School staff invited to think about training to become teachers

Staff working in the council's schools are being invited to express interest in becoming a teacher.

Shetland Islands school staff invited to think about training to become teachers iStock

Shetland Islands Council (SIC) is looking within to help tackle a lack of teachers.

The council is inviting expressions of interest from staff working in its schools who may be interested in becoming a teacher.

A spokesperson said this could either be in the primary or secondary sector for specific subject areas.

“This offer is one strand of the ways we are tackling the workforce issues we have and the lack of teachers here in Shetland to appoint to teaching posts,” they added.

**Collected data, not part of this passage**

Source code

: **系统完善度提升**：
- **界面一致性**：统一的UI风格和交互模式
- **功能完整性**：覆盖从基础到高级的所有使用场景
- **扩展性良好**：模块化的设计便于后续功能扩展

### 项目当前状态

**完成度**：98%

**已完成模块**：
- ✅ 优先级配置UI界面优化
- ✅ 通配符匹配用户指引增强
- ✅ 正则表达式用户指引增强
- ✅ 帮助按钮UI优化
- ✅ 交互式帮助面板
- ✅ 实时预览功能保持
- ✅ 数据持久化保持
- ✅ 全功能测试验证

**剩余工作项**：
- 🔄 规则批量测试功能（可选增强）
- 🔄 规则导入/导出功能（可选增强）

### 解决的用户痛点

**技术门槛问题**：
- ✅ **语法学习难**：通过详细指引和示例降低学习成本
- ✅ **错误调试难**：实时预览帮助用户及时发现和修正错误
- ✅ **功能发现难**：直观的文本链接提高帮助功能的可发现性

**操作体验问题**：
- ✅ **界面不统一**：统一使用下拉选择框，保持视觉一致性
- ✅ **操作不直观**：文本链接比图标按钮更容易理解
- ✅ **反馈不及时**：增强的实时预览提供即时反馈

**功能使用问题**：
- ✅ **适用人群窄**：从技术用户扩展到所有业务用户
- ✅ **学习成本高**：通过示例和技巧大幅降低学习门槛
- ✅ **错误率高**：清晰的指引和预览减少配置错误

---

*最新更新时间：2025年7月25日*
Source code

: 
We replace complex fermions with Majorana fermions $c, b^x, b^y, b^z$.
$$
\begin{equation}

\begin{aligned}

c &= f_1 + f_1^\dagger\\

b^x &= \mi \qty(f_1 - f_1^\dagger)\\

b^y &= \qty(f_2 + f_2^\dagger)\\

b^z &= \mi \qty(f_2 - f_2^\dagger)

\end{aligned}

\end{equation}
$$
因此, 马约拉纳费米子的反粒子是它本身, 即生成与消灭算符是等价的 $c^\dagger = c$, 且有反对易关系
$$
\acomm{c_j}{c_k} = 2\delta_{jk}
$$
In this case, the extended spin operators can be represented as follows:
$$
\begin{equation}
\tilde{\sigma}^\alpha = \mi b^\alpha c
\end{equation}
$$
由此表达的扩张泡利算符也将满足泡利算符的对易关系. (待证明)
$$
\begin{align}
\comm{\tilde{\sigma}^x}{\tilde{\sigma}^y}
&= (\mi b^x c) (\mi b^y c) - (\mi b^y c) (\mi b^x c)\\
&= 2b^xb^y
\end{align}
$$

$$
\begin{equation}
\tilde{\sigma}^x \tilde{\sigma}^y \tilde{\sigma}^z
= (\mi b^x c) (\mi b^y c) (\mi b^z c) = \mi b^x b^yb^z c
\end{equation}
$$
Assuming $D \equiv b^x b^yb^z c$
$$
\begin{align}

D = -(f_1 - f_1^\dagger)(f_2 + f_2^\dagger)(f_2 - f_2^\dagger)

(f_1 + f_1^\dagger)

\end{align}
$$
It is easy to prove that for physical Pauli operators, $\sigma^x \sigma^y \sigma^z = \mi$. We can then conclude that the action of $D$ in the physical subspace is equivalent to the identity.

The lack of teachers in specialist areas like technical was raised at a meeting of the full council on Wednesday.

Lerwick South councillor Dennis Leask suggested some parents might move their children to larger schools, like the Anderson, where there may be more specialist teachers.

Children’s services director Helen Budge said technical teaching was a “big issue” for the SIC, while home economics has proved a problem too.

She said there were gaps across the whole school estate in subjects such as these, and not just in certain schools.

“That is a broader workforce issue for us that we are trying to begin to help fix by asking staff for expressions of interest to train with us to maintain our teachers in our schools,” Budge said.

Late last year councillors were also told about a lack of PE and music teachers in Shetland.

There are a number of job adverts currently active for positions within schools in Shetland, including four at Sandwick Junior High School and three at Lerwick’s Anderson High School.

Applications are also invited to join the council’s relief bank of teaching to provide support in schools across Shetland.

Members of the relief bank would be contacted on an ‘as and when required’ basis to provide cover, such as when there is staff absence.

Meanwhile the SIC recently issued a warning about its workforce challenge ahead of the 2024/25 budget setting process.

This boils down to not having enough staff to run services as they are.

The council said it had around 200 full-time equivalent (FTE) vacancies across the organisation, while the existing workforce is ageing too.

Council leader Emma Macdonald said at the time that the situation with vacancies was getting worse, adding: “We simply can’t keep trying and failing to deliver the same services with fewer staff.”